SATS Is Building a Unified AI-Powered Platform Across Its Global Operations
Source: Business Times
Gateway services and food solutions provider SATS is building a unified technology and data platform powered by artificial intelligence across all its operations, deploying machine learning for cargo forecasting and automation for ground handling at Singapore's Changi Airport.

SATS, the Singapore-listed gateway services and food solutions giant, is building a unified technology and data platform infused with artificial intelligence across its entire global operations. In a bourse filing ahead of its annual general meeting, the company outlined plans to use machine learning for cargo forecasting, automation for ground handling, and a task-based operating system that started rolling out at its Singapore hub from April 2026.
The platform aims to drive 'planning, forecasting and execution improvements at scale,' SATS said, with capabilities including automated systems that weigh and measure cargo to improve speed and data accuracy. For its ground handling services — which cover catering, refuelling, and baggage handling at airports — the company is shifting from a flight-based operating model to a task-based one, starting in Singapore and rolling out across its network in phases. On the AI investment front, SATS told shareholders that AI spending is subject to the same fiduciary rigour and return-on-investment standards as any capital allocation decision, pushing back on concerns that AI costs are spiralling without clear returns.
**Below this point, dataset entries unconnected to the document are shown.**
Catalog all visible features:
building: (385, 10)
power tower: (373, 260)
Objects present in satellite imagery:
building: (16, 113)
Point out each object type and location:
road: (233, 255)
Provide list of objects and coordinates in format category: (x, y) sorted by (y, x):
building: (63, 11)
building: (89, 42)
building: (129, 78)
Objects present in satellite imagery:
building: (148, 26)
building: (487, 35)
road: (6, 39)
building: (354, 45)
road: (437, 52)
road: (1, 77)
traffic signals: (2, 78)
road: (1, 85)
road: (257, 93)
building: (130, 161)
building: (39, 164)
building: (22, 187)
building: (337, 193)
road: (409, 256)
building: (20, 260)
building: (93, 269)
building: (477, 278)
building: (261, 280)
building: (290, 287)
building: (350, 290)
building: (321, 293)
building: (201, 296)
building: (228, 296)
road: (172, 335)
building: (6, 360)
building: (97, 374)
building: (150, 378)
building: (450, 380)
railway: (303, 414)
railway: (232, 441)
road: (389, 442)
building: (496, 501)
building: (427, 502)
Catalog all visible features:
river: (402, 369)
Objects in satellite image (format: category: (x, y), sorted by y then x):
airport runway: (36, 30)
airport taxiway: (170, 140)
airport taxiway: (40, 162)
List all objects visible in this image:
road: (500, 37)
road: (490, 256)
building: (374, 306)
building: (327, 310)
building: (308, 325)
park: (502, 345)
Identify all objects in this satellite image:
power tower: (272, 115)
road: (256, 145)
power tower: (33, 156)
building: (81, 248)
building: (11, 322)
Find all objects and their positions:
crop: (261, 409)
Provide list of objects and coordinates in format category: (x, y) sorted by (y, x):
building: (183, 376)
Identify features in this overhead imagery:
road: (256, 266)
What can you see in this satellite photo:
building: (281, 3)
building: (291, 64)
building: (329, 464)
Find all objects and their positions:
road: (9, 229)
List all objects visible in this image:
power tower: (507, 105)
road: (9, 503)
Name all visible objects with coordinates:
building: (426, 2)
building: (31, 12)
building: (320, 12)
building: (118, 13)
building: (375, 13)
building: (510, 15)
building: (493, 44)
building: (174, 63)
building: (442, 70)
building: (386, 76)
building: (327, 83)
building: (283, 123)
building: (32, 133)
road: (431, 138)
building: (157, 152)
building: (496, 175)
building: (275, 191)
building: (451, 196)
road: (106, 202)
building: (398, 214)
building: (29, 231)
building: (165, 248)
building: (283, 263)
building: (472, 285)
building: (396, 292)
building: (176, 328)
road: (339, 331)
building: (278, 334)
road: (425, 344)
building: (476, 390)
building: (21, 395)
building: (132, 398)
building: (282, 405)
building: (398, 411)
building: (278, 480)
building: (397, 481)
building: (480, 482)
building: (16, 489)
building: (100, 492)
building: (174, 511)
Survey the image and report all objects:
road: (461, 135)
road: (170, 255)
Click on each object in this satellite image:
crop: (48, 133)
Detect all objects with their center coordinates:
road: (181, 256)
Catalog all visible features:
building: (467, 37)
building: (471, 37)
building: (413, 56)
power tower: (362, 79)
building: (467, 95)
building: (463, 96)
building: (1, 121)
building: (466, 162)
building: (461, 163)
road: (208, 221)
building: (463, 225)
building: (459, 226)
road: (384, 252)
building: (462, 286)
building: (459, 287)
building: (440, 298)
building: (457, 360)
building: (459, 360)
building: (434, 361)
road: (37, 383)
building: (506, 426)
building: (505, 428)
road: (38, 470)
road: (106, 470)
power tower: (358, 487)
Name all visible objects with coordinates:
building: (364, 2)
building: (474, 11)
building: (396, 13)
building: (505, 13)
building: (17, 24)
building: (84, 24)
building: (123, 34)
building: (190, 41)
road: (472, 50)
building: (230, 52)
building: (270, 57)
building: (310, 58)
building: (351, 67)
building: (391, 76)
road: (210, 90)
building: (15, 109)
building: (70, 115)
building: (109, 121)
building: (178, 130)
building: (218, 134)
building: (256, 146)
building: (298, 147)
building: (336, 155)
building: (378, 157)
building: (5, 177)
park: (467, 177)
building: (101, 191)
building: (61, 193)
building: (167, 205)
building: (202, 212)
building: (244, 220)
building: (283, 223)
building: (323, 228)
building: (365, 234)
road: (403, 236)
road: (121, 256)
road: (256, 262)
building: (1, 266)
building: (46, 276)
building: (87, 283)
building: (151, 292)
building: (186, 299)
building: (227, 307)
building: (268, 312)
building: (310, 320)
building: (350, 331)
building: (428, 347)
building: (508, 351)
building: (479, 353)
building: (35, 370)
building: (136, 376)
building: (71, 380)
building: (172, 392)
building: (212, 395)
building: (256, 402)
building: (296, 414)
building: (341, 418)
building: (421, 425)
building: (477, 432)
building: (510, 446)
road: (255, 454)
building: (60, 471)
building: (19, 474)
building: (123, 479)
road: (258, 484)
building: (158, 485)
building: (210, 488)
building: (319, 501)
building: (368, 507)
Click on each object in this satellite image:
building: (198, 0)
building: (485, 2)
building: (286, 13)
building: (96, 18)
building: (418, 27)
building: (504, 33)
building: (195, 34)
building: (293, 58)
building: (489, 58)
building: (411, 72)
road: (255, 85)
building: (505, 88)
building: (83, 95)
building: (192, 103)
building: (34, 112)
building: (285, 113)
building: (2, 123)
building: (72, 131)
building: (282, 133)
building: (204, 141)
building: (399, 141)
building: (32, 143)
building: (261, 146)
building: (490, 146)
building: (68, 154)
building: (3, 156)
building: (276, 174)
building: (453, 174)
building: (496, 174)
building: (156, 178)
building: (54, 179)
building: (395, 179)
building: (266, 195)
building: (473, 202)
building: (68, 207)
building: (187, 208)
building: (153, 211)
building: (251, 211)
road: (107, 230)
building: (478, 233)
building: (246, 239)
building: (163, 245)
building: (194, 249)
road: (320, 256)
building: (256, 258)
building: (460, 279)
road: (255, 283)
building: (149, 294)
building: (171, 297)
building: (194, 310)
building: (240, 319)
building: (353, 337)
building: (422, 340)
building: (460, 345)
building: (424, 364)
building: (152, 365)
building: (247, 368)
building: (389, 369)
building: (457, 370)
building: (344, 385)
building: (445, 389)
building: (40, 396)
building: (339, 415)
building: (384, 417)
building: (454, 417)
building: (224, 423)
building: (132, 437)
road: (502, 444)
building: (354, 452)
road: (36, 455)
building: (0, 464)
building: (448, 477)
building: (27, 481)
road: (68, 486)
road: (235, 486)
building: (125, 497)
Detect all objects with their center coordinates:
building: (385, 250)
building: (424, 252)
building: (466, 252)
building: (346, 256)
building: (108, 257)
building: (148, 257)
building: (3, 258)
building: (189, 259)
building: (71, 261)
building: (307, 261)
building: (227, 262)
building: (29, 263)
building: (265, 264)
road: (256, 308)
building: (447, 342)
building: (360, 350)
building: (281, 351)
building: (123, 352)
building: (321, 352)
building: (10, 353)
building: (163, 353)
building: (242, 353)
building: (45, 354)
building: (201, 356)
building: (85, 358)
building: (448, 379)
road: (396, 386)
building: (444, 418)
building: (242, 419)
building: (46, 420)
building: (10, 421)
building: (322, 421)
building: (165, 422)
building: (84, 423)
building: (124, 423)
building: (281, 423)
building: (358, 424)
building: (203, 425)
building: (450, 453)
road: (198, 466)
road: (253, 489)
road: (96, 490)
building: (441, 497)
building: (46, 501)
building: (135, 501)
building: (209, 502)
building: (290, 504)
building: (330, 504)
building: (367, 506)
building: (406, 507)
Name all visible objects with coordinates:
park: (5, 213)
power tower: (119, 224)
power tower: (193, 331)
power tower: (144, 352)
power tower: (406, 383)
The move positions SATS alongside a growing number of Singapore transportation and logistics firms embedding AI into core infrastructure rather than treating it as a bolt-on experiment. The strategy also addresses operational pain points that have dogged the industry: resource planning mismatches, data silos, and manual processes that introduce errors. By building a single data layer across operations, SATS can forecast demand more precisely and redeploy resources in real time — advantages that matter when a single delayed turnaround at Changi can ripple across global schedules.
Why it matters for Singapore: SATS is a bellwether for how Singapore's incumbent corporates are approaching AI adoption — methodically, with a focus on measurable ROI, and integrated into existing infrastructure rather than standalone projects. The Changi-first rollout means Singapore's aviation hub gets the earliest benefits. For a city-state that positions Changi Airport as a national asset and competitive advantage, having its ground handler run on an AI-native platform matters more than most tech stories that make headlines.